Aprender a estar feliz

Há séculos que se vem construindo a ideia de felicidade como objectivo último e obrigatório. Estado da alma virtuosa, caminho único para atingir a bondade e a realização pessoal. Não há quem não diga que “só quer ser feliz”, enumerando então uma lista de coisas (da saúde, à riqueza, do sucesso ao amor) que, uma vez atingidas, lhe abrirá a porta desse tão ambicionado desígnio. Impomos a felicidade como meta para nós próprios mas também para os outros. Quando um amigo nos confidencia um problema conjugal, questionamos “és feliz?”. Quando perguntam o que queremos para os nossos filhos, resposta é “que sejam felizes”. E pumba! Desde tenra idade, dos nossos pais aos nossos amigos, dos anúncios publicitários aos livros de auto-ajuda, tudo e todos nos pressionam para seguir essa demanda como se fosse o verdadeiro sentido da vida.

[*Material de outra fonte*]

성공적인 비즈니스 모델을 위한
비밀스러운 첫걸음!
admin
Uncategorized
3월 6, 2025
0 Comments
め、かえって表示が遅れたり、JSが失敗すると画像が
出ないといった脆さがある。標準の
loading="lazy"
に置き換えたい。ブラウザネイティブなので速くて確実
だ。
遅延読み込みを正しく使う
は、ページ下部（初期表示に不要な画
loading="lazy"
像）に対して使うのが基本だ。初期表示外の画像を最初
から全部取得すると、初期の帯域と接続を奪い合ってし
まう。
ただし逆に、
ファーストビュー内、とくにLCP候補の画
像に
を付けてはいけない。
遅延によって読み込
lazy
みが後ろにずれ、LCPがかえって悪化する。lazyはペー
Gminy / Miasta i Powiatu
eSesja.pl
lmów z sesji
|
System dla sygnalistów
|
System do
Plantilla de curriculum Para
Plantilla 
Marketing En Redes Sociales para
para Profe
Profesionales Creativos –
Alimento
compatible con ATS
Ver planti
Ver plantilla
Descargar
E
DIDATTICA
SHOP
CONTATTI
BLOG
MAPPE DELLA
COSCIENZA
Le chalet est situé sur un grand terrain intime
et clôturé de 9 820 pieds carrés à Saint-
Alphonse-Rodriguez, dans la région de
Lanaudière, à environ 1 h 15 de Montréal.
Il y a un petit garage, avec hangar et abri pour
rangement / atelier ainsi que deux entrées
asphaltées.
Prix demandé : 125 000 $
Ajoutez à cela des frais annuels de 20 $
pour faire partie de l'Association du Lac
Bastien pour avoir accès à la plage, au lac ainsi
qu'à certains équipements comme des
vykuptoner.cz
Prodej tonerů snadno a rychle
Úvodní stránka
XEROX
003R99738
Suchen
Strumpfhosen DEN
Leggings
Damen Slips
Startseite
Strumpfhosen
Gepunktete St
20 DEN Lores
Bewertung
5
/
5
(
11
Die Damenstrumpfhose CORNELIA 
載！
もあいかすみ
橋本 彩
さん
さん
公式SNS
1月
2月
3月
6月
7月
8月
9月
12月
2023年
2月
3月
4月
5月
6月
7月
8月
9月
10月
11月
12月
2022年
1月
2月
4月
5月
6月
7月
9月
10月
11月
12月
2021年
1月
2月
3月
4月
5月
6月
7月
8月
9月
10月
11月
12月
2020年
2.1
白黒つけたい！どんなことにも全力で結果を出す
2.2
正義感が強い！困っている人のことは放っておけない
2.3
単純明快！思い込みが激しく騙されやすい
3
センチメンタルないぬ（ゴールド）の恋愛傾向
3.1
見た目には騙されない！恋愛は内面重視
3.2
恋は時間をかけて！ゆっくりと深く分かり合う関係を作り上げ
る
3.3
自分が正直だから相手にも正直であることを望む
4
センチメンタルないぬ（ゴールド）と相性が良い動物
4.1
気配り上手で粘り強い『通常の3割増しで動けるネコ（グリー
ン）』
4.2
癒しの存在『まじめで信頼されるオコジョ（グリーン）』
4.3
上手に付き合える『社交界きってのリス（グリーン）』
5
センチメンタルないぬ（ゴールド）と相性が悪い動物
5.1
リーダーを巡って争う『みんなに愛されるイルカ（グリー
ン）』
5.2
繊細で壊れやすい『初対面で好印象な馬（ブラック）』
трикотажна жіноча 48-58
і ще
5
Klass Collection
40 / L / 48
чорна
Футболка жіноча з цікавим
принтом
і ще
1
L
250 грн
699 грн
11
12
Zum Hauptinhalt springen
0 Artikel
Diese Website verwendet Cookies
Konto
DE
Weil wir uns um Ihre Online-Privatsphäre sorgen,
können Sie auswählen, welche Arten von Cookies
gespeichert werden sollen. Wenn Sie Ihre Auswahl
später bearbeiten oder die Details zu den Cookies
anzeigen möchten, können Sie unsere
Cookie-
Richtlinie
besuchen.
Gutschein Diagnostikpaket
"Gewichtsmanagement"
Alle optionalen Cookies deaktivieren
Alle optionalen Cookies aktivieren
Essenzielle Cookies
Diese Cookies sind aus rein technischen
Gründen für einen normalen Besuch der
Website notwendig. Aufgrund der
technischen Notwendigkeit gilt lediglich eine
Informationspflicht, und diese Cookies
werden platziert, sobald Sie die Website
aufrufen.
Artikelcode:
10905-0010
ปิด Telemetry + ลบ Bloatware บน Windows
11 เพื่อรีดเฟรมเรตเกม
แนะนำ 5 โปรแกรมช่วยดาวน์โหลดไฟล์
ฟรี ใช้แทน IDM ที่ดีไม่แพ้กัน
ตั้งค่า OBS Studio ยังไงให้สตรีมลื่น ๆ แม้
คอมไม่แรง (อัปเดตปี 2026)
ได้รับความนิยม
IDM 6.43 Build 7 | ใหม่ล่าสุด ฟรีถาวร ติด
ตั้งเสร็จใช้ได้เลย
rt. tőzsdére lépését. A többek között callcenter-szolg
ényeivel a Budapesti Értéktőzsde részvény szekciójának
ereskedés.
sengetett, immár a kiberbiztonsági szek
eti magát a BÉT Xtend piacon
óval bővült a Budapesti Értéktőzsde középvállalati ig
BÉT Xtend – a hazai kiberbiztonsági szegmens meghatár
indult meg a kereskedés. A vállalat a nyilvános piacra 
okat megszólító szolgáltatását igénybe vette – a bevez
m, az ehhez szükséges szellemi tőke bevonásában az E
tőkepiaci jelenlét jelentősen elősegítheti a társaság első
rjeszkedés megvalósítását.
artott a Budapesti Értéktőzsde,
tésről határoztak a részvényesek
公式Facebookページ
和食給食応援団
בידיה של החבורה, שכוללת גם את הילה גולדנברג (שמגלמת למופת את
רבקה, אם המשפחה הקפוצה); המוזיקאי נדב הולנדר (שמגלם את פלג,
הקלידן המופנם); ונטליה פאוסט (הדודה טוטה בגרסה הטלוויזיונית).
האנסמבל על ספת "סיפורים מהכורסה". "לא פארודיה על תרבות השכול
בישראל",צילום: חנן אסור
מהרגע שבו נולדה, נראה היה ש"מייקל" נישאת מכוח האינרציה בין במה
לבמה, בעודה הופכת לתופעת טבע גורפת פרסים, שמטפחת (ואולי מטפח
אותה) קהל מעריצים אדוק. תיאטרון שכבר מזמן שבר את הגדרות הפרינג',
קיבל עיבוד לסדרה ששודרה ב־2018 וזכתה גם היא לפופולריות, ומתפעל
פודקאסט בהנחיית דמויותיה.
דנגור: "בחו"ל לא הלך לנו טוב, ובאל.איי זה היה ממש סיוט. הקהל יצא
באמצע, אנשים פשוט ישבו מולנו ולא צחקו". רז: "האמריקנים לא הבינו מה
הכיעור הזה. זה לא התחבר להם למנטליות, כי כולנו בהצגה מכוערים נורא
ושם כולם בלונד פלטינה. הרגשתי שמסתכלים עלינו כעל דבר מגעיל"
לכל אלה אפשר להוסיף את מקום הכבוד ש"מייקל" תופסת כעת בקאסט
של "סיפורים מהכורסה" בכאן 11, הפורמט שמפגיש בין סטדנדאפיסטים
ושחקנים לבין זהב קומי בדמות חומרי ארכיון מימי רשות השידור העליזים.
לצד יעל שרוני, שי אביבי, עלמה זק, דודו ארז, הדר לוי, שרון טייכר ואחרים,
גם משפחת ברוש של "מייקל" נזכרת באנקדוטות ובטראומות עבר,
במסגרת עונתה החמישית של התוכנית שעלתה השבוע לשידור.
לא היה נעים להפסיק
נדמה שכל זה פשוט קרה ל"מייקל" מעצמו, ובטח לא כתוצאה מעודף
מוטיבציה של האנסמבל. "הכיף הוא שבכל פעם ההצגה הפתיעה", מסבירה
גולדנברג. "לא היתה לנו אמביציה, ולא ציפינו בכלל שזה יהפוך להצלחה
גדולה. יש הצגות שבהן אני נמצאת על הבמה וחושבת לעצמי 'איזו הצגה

Porém, a felicidade como um fim em si mesmo não existe. É uma construção literária, cinematográfica, poética. Um conceito filosófico inatingível, que apenas faz com que tenhamos uma sensação vazio ou de estar a falhar. Aliás, o verbo “ser”, aplicado à felicidade (ou, já agora, a qualquer outra emoção), é desde logo enganador. Ninguém “é” feliz. Como ninguém “é” triste ou deprimido ou irritado. Apenas podemos “estar” felizes ou tristes ou deprimidos ou irritados. “Estar”.  Em determinado momento, com determinadas pessoas, num determinado dia. Podemos ser altos ou baixos, introvertidos ou extrovertidos, relaxados ou agitados, mas felizes é que não.

Talvez o problema venha da tradução do inglês, uma vez que o verbo “to be” tanto significa “ser” como “estar”. Ouvimos demasiadas vezes frases como “I’m so happy” “, traduzindo-as para um “sou tão feliz”, quando devíamos entender um “estou tão feliz”. A própria ambiguidade deste verbo deve confundir os nativos da língua inglesa, digo eu. Ou talvez venha do próprio Dicionário da Língua Portuguesa, que define felicidade como “estado de quem é feliz” (Porto Editora, 2011). Venha de onde vier, trata-se de uma ambição irrealista e, se pensarmos bem, extremamente aborrecida. Quem gostaria de ser feliz o tempo inteiro? Acordar feliz, ir trabalhar feliz, andar no trânsito feliz, chegar a casa feliz. Parece-me ligeiramente apatetado e imensamente monótono andar por aí com um enorme sorriso e uma inabalável vontade de abraçar o mundo inteiro todo o dia, todos os dias. Menos por favor.

Portanto, dizer que queremos ser felizes é o mesmo que dizer que queremos voar: não vai acontecer. Contentemo-nos, então, em “estar” felizes em alguns momentos. Do dia, do ano, da vida. Naquela manhã em que fomos acordados com um beijo, naquele pôr-do-sol de mãos dadas, naquele abraço, naquele instante em que nos deram uma boa notícia, ou em que rimos até nos doer a barriga, em que soprámos as velas, em que brindámos com amigos, em que chapinhámos como crianças à beira-mar. Sejamos colecionadores desses minúsculos momentos, quer sejam diários, quer pareçam escassear. Apreciemo-los como pequenas dádivas, guardadas num recipiente imaginário ao qual podemos aceder pela memória sempre que precisarmos. E, no resto do tempo, sejamos apenas nós próprios, adjectivados. Até porque felicidade é um nome.